[Records provided — start]
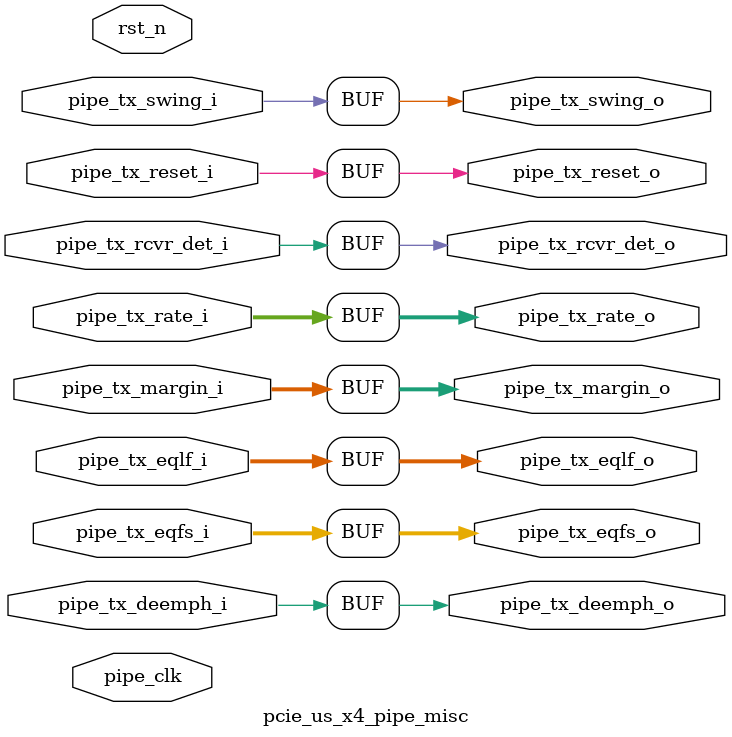
<source format=v>


`timescale 1ps/1ps

(* DowngradeIPIdentifiedWarnings = "yes" *)
module pcie_us_x4_pipe_misc 
 #(
  parameter TCQ = 100,
  parameter PIPE_PIPELINE_STAGES = 0
  ) (
  input  wire         pipe_tx_rcvr_det_i,
  input  wire         pipe_tx_reset_i,
  input  wire   [1:0] pipe_tx_rate_i,
  input  wire         pipe_tx_deemph_i,
  input  wire   [2:0] pipe_tx_margin_i,
  input  wire         pipe_tx_swing_i,
  input  wire   [5:0] pipe_tx_eqfs_i,
  input  wire   [5:0] pipe_tx_eqlf_i,
  output wire         pipe_tx_rcvr_det_o,
  output wire         pipe_tx_reset_o,
  output wire   [1:0] pipe_tx_rate_o,
  output wire         pipe_tx_deemph_o,
  output wire   [2:0] pipe_tx_margin_o,
  output wire         pipe_tx_swing_o,
  output wire   [5:0] pipe_tx_eqfs_o,
  output wire   [5:0] pipe_tx_eqlf_o,
  input  wire         pipe_clk,
  input  wire         rst_n
  );

  reg                 pipe_tx_rcvr_det_q;
  reg                 pipe_tx_reset_q;
  reg           [1:0] pipe_tx_rate_q;
  reg                 pipe_tx_deemph_q;
  reg           [2:0] pipe_tx_margin_q;
  reg                 pipe_tx_swing_q;
  reg           [5:0] pipe_tx_eqfs_q;
  reg           [5:0] pipe_tx_eqlf_q;
  reg                 pipe_tx_rcvr_det_qq;
  reg                 pipe_tx_reset_qq;
  reg           [1:0] pipe_tx_rate_qq;
  reg                 pipe_tx_deemph_qq;
  reg           [2:0] pipe_tx_margin_qq;
  reg                 pipe_tx_swing_qq;
  reg           [5:0] pipe_tx_eqfs_qq;
  reg           [5:0] pipe_tx_eqlf_qq;

  generate
    if (PIPE_PIPELINE_STAGES == 0)
    begin : pipe_stages_0
      assign pipe_tx_rcvr_det_o = pipe_tx_rcvr_det_i;
      assign pipe_tx_reset_o = pipe_tx_reset_i;
      assign pipe_tx_rate_o = pipe_tx_rate_i;
      assign pipe_tx_deemph_o = pipe_tx_deemph_i;
      assign pipe_tx_margin_o = pipe_tx_margin_i;
      assign pipe_tx_swing_o = pipe_tx_swing_i;
      assign pipe_tx_eqfs_o = pipe_tx_eqfs_i;
      assign pipe_tx_eqlf_o = pipe_tx_eqlf_i;
    end
    else if (PIPE_PIPELINE_STAGES == 1)
    begin : pipe_stages_1
      always @(posedge pipe_clk)
      begin
        if (!rst_n)
        begin
          pipe_tx_rcvr_det_q <= #TCQ 1'b0;
          pipe_tx_reset_q <= #TCQ 1'b1;
          pipe_tx_rate_q <= #TCQ 2'b0;
          pipe_tx_deemph_q <= #TCQ 1'b1;
          pipe_tx_margin_q <= #TCQ 3'b0;
          pipe_tx_swing_q <= #TCQ 1'b0;
          pipe_tx_eqfs_q <= #TCQ 5'b0;
          pipe_tx_eqlf_q <= #TCQ 5'b0;
        end
        else
        begin
          pipe_tx_rcvr_det_q <= #TCQ pipe_tx_rcvr_det_i;
          pipe_tx_reset_q <= #TCQ pipe_tx_reset_i;
          pipe_tx_rate_q <= #TCQ pipe_tx_rate_i;
          pipe_tx_deemph_q <= #TCQ pipe_tx_deemph_i;
          pipe_tx_margin_q <= #TCQ pipe_tx_margin_i;
          pipe_tx_swing_q <= #TCQ pipe_tx_swing_i;
          pipe_tx_eqfs_q <= #TCQ pipe_tx_eqfs_i;
          pipe_tx_eqlf_q <= #TCQ pipe_tx_eqlf_i;
        end
      end
      assign pipe_tx_rcvr_det_o = pipe_tx_rcvr_det_q;
      assign pipe_tx_reset_o = pipe_tx_reset_q;
      assign pipe_tx_rate_o = pipe_tx_rate_q;
      assign pipe_tx_deemph_o = pipe_tx_deemph_q;
      assign pipe_tx_margin_o = pipe_tx_margin_q;
      assign pipe_tx_swing_o = pipe_tx_swing_q;
      assign pipe_tx_eqfs_o = pipe_tx_eqfs_q;
      assign pipe_tx_eqlf_o = pipe_tx_eqlf_q;
    end
    else if (PIPE_PIPELINE_STAGES == 2)
    begin : pipe_stages_2
      always @(posedge pipe_clk)
      begin
        if (!rst_n)
        begin
          pipe_tx_rcvr_det_q <= #TCQ 1'b0;
          pipe_tx_reset_q <= #TCQ 1'b1;
          pipe_tx_rate_q <= #TCQ 2'b0;
          pipe_tx_deemph_q <= #TCQ 1'b1;
          pipe_tx_margin_q <= #TCQ 1'b0;
          pipe_tx_swing_q <= #TCQ 1'b0;
          pipe_tx_eqfs_q <= #TCQ 5'b0;
          pipe_tx_eqlf_q <= #TCQ 5'b0;
          pipe_tx_rcvr_det_qq <= #TCQ 1'b0;
          pipe_tx_reset_qq <= #TCQ 1'b1;
          pipe_tx_rate_qq <= #TCQ 2'b0;
          pipe_tx_deemph_qq <= #TCQ 1'b1;
          pipe_tx_margin_qq <= #TCQ 1'b0;
          pipe_tx_swing_qq <= #TCQ 1'b0;
          pipe_tx_eqfs_qq <= #TCQ 5'b0;
          pipe_tx_eqlf_qq <= #TCQ 5'b0;
        end
        else
        begin
          pipe_tx_rcvr_det_q <= #TCQ pipe_tx_rcvr_det_i;
          pipe_tx_reset_q <= #TCQ pipe_tx_reset_i;
          pipe_tx_rate_q <= #TCQ pipe_tx_rate_i;
          pipe_tx_deemph_q <= #TCQ pipe_tx_deemph_i;
          pipe_tx_margin_q <= #TCQ pipe_tx_margin_i;
          pipe_tx_swing_q <= #TCQ pipe_tx_swing_i;
          pipe_tx_eqfs_q <= #TCQ pipe_tx_eqfs_i;
          pipe_tx_eqlf_q <= #TCQ pipe_tx_eqlf_i;
          pipe_tx_rcvr_det_qq <= #TCQ pipe_tx_rcvr_det_q;
          pipe_tx_reset_qq <= #TCQ pipe_tx_reset_q;
          pipe_tx_rate_qq <= #TCQ pipe_tx_rate_q;
          pipe_tx_deemph_qq <= #TCQ pipe_tx_deemph_q;
          pipe_tx_margin_qq <= #TCQ pipe_tx_margin_q;
          pipe_tx_swing_qq <= #TCQ pipe_tx_swing_q;
          pipe_tx_eqfs_qq <= #TCQ pipe_tx_eqfs_q;
          pipe_tx_eqlf_qq <= #TCQ pipe_tx_eqlf_q;
        end
      end
      assign pipe_tx_rcvr_det_o = pipe_tx_rcvr_det_qq;
      assign pipe_tx_reset_o = pipe_tx_reset_qq;
      assign pipe_tx_rate_o = pipe_tx_rate_qq;
      assign pipe_tx_deemph_o = pipe_tx_deemph_qq;
      assign pipe_tx_margin_o = pipe_tx_margin_qq;
      assign pipe_tx_swing_o = pipe_tx_swing_qq;
      assign pipe_tx_eqfs_o = pipe_tx_eqfs_qq;
      assign pipe_tx_eqlf_o = pipe_tx_eqlf_qq;
    end
    else
    begin
      assign pipe_tx_rcvr_det_o = pipe_tx_rcvr_det_i;
      assign pipe_tx_reset_o = pipe_tx_reset_i;
      assign pipe_tx_rate_o = pipe_tx_rate_i;
      assign pipe_tx_deemph_o = pipe_tx_deemph_i;
      assign pipe_tx_margin_o = pipe_tx_margin_i;
      assign pipe_tx_swing_o = pipe_tx_swing_i;
      assign pipe_tx_eqfs_o = pipe_tx_eqfs_i;
      assign pipe_tx_eqlf_o = pipe_tx_eqlf_i;
    end
  endgenerate

endmodule

</source>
[Records provided — finish]
Job item:
Could you repeat exactly the lines above from the line with "pipe_tx_margin_q <= #TCQ 1'b0;" up to and including the line with "assign pipe_tx_deemph_o = pipe_tx_deemph_qq;", and only those?

Exercise solution:
          pipe_tx_margin_q <= #TCQ 1'b0;
          pipe_tx_swing_q <= #TCQ 1'b0;
          pipe_tx_eqfs_q <= #TCQ 5'b0;
          pipe_tx_eqlf_q <= #TCQ 5'b0;
          pipe_tx_rcvr_det_qq <= #TCQ 1'b0;
          pipe_tx_reset_qq <= #TCQ 1'b1;
          pipe_tx_rate_qq <= #TCQ 2'b0;
          pipe_tx_deemph_qq <= #TCQ 1'b1;
          pipe_tx_margin_qq <= #TCQ 1'b0;
          pipe_tx_swing_qq <= #TCQ 1'b0;
          pipe_tx_eqfs_qq <= #TCQ 5'b0;
          pipe_tx_eqlf_qq <= #TCQ 5'b0;
        end
        else
        begin
          pipe_tx_rcvr_det_q <= #TCQ pipe_tx_rcvr_det_i;
          pipe_tx_reset_q <= #TCQ pipe_tx_reset_i;
          pipe_tx_rate_q <= #TCQ pipe_tx_rate_i;
          pipe_tx_deemph_q <= #TCQ pipe_tx_deemph_i;
          pipe_tx_margin_q <= #TCQ pipe_tx_margin_i;
          pipe_tx_swing_q <= #TCQ pipe_tx_swing_i;
          pipe_tx_eqfs_q <= #TCQ pipe_tx_eqfs_i;
          pipe_tx_eqlf_q <= #TCQ pipe_tx_eqlf_i;
          pipe_tx_rcvr_det_qq <= #TCQ pipe_tx_rcvr_det_q;
          pipe_tx_reset_qq <= #TCQ pipe_tx_reset_q;
          pipe_tx_rate_qq <= #TCQ pipe_tx_rate_q;
          pipe_tx_deemph_qq <= #TCQ pipe_tx_deemph_q;
          pipe_tx_margin_qq <= #TCQ pipe_tx_margin_q;
          pipe_tx_swing_qq <= #TCQ pipe_tx_swing_q;
          pipe_tx_eqfs_qq <= #TCQ pipe_tx_eqfs_q;
          pipe_tx_eqlf_qq <= #TCQ pipe_tx_eqlf_q;
        end
      end
      assign pipe_tx_rcvr_det_o = pipe_tx_rcvr_det_qq;
      assign pipe_tx_reset_o = pipe_tx_reset_qq;
      assign pipe_tx_rate_o = pipe_tx_rate_qq;
      assign pipe_tx_deemph_o = pipe_tx_deemph_qq;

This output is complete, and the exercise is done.